Will sounds absolutely wonderful, minmooch.

And, as magi says, you played no small part in that. Will has an amazing mum, and I have no doubt that he felt the strength of your love for him for every second of his life.

LilyTheSavage · 08/07/2015 22:58

Will has an amazing mum.
Sending you lots of love XXX

minmooch · 30/07/2015 19:29

I'm so fucking tired of it all. Enough now. Come back. Let it have been a nightmare.

I'm angry. I'm tired. I'm sad. I love you. I hurt. I'm lonely. I'm sad, so very, very sad.

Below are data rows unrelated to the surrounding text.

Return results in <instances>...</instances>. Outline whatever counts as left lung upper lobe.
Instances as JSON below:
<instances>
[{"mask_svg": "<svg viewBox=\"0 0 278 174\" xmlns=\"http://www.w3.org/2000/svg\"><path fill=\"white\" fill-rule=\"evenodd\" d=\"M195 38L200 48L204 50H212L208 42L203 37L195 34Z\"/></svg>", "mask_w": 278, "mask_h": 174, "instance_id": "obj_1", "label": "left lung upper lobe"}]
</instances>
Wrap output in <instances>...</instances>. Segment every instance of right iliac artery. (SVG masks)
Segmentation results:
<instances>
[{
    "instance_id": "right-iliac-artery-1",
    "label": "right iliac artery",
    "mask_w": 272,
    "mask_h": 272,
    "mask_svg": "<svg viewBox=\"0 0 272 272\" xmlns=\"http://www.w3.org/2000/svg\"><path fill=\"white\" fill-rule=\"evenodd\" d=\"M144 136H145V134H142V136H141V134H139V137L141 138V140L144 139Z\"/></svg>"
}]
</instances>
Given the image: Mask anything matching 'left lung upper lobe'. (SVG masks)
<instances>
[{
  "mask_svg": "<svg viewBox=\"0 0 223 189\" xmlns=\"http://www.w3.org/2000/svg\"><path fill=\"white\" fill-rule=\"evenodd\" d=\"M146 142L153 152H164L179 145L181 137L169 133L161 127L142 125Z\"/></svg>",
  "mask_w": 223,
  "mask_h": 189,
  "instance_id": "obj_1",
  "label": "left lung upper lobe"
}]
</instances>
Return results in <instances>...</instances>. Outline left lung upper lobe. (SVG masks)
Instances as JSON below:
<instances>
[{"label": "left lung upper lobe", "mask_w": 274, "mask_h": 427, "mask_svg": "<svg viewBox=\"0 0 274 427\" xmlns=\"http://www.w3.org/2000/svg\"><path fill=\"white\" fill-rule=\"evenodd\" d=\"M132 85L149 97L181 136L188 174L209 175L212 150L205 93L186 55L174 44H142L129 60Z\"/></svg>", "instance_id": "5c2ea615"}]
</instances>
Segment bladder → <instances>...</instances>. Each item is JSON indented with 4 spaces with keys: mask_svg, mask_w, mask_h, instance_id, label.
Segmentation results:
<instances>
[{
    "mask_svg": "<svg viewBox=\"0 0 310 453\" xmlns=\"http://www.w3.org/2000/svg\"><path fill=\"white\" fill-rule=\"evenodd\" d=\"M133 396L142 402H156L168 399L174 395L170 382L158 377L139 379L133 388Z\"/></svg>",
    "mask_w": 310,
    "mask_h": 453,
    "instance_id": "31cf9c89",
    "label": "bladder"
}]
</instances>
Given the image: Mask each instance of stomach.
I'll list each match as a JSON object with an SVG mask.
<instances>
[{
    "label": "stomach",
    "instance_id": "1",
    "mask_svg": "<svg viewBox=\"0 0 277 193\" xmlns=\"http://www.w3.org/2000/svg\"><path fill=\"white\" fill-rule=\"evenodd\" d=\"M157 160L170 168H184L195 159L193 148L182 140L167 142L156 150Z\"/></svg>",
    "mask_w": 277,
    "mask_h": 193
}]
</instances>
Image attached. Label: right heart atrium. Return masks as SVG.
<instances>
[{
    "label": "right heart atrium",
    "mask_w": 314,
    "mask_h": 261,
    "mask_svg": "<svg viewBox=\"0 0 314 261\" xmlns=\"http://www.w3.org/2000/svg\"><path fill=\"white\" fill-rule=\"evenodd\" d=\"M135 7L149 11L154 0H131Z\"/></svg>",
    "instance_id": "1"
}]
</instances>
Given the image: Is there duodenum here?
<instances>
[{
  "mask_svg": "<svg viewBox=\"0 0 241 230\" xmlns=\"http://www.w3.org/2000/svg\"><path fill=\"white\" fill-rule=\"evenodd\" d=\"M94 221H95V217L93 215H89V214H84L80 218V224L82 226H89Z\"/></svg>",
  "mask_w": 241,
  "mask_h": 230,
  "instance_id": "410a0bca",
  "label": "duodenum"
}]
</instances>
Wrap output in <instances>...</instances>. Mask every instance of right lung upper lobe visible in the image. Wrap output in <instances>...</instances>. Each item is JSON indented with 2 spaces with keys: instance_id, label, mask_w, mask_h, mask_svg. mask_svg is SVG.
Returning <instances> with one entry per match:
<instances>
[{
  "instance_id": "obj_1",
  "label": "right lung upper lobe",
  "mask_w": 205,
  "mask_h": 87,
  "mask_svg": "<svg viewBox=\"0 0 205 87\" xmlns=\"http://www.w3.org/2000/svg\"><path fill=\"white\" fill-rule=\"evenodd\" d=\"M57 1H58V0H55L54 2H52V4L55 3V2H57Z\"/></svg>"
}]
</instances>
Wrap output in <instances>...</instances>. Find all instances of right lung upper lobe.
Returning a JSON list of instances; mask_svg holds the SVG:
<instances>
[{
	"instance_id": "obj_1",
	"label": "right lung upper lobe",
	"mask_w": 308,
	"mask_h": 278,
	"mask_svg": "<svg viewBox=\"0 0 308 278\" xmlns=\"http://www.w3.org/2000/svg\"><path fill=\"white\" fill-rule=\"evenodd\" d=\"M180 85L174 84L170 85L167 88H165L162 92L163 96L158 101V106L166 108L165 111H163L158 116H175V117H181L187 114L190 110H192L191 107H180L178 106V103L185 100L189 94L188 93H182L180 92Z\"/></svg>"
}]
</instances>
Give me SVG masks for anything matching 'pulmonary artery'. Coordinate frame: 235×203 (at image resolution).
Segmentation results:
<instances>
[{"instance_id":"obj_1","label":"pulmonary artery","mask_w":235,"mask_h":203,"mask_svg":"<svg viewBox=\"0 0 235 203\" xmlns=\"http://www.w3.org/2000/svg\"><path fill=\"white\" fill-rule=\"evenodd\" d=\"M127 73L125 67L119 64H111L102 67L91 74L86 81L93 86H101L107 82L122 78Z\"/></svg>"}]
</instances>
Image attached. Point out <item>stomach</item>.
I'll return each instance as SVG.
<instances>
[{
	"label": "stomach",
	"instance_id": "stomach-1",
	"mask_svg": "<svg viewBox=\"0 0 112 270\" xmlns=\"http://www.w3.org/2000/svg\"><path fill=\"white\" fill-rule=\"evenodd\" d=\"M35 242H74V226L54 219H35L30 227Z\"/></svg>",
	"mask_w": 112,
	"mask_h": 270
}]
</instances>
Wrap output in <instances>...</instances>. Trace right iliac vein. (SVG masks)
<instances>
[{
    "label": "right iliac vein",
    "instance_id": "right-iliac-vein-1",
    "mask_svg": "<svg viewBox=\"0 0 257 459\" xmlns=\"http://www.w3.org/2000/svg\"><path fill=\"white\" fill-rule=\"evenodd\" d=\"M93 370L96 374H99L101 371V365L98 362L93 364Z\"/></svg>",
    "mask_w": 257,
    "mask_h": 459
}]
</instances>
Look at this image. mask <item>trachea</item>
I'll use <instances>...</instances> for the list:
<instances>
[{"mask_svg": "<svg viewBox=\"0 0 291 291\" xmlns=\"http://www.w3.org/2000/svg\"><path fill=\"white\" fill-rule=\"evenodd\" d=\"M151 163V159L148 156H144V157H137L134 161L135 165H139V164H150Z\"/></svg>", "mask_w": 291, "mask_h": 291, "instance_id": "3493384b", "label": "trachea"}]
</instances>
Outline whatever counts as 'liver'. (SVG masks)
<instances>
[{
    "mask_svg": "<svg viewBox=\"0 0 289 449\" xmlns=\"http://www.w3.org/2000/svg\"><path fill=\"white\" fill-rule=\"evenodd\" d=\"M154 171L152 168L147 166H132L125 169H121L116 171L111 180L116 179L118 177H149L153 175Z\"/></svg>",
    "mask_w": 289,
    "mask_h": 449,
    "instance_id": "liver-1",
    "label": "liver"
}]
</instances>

I love you. I want to hold you. I want to see you. Hear you.

My body hurts with the effort of continuing in this world without you.

I love you.

Do you hear me?

I love you. My darling child. I hurt. I am broken. I am mad.

You had this birthmark when you were born, above your right eye. It faded and only a little paler mark could be seen when you were tired. I could see it.

You called me hoglet. We had silly names for each other. I miss you with all my heart. My first born son, my love, my ache, my dream.